KCFS’ Nick Cianci joins ranks of celebrated Ted “Talkers”
What do KCFS Director of Enrollment Nick Cianci and Bill Gates have in common?
More than three decades ago architect and graphic designer Richard Saul Werman invited leading thinkers in three fields: technology, entertainment and design (TED), to join together to discuss the disruptive ideas, concepts and products that promised to change the world.
That first meeting spawned what has become a global phenomenon: the TED Conference. During these semi-annual meetings, 50 speakers deliver 18 minute speeches, known as TED Talks, on topics ranging from religion to virtual reality, medicine to spirituality and just about everything in between. Along with Bill Gates, Jane Goodall, Julia Sweeney, David Brooks, Billy Graham and hundreds of other philosophers, philanthropists, entertainers, and innovators have given TED Talks.
TED became a multi-media juggernaut when the first series of talks, which had previously been available only to those attending TED Conferences, was posted online. Today the twice-yearly conferences are simulcast via TEDActive; NPR’s weekly TED Radio Hour broadcast attracts millions of listeners; and the archive of TED Talks on the organization’s website, www.ted.com, draws 17 unique page views per second. To date, more than 1 billion people have viewed a Talk.

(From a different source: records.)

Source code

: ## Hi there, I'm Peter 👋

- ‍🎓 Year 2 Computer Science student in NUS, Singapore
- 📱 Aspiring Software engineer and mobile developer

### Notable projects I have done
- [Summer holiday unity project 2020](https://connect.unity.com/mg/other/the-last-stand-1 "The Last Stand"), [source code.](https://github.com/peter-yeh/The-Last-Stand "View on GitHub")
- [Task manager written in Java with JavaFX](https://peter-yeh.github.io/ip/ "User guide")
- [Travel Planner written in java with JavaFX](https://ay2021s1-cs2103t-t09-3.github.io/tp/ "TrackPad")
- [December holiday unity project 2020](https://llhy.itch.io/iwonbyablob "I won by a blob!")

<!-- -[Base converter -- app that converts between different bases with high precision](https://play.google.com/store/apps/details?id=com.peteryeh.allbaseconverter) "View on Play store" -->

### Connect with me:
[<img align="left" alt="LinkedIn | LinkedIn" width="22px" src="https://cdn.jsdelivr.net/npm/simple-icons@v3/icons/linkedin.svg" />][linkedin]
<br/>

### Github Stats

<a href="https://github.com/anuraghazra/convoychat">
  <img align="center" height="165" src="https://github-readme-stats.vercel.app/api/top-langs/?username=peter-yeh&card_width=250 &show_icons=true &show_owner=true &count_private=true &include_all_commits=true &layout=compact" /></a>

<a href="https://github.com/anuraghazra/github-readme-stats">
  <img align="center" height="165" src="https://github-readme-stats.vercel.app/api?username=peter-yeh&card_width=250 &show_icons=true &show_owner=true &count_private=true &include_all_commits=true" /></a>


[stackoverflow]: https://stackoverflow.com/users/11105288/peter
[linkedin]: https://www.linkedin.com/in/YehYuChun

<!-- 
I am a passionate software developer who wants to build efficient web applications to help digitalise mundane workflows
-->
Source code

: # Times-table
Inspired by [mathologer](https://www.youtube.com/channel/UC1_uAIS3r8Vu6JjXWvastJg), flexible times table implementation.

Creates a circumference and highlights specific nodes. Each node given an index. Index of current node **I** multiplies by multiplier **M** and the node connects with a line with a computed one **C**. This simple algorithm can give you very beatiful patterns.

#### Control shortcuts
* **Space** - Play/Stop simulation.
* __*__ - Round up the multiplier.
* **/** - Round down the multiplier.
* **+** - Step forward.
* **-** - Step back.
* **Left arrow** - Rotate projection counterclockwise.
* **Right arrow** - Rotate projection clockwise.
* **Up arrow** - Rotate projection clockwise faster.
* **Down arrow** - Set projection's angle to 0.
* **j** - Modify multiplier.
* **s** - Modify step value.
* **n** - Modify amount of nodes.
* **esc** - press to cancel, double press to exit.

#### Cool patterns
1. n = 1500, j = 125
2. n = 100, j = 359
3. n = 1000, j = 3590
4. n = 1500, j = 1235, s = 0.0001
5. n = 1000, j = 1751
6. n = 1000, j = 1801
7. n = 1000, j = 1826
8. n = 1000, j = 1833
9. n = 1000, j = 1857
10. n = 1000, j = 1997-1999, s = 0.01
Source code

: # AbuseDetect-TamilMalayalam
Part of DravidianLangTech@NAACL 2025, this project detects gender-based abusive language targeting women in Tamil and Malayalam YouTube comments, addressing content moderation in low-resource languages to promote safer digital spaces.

In 2009 TED launched the TEDx program that helps organizers stage TED-like events across the United States and the world. These locally-focused events spark deep conversations and thought about issues that matter most to the communities in which they’re held. On November 14, 2015 TEDx came to Erie. The theme of the conference: “The Rising Tide.”
That’s when Nick Cianci, a 2010 graduate of Kennedy Catholic High, took his place alongside Bill Gates and other Ted “talkers.”
One of 12 people chosen from among a pool of nearly 90 people who applied to speak at the conference, Nick’s talk, “Great Lakes Surfing: A Millenial’s Vision for Regional Development,” uses the challenges associated with surfing Lake Erie in winter as an allegory for rebuilding “Rustbelt” communities like Cleveland and Buffalo. Nick notes that Great Lake surfers, including himself, are willing to plunge into frigid mid-winter waters because that’s when the surfing—the opportunity to catch a great wave—are best.
After describing the challenges associated with jumping into and climbing out of water that’s barely above freezing, he asks if surfing Lake Erie in winter and rebuilding cities like Cleveland and Buffalo require similar levels of courage, commitment and vision:
“If you can look at the waves of Lake Erie in December and feel a stoke, if you can get barreled outside Buffalo or catch a right in Cleveland, then maybe you can see something, or share something, or build something in the same locations no matter how impossible the conditions may seem.
So, can we do it? Can we look at the remains of a Rustbelt America, crumbling buildings, crumbling machinery, crumbling demographics, crumbling optimism and see something worth salvaging?”
We’re not going to give you Nick’s answer to the profound questions he raised during his talk because we want you to watch his entire inspiring and thought-provoking presentation…
Father Michael Allison said Nick exemplifies the energy, enthusiasm, intellect and academic achievement and commitment to service that make the Kennedy Catholic Family of Schools truly exceptional. “Nick was an outstanding student and accomplished young man who could have gone anywhere after college,” Father Allison, said. “He chose to return to Kennedy because he, like every member of our faculty and staff, believes in our mission and in the critical role Catholic education plays in shaping the leaders of tomorrow. We’re grateful that he’s here, helping us do exactly that every day.”
Nick, a native of Greenville, PA earned dual Bachelors’ of Arts degrees from Mercyhurst University, graduating Magna cum Laude. At Mercyhurst, he co-authored research that earned highest recognition by the Pennsylvania Association of Criminal Justice Educators. He was also an “Outstanding Senior Award” finalist for the School of Social Sciences.
Nick gave to the Erie area through ministry and service during his time at MU. He was co-founder of nationally recognized Mercyhurst Youth Retreats and Catholic Leadership Education, and also worked with educational programs such as Bayfront Maritime Center, Carpe Diem Academy, and Harborcreek Youth Services.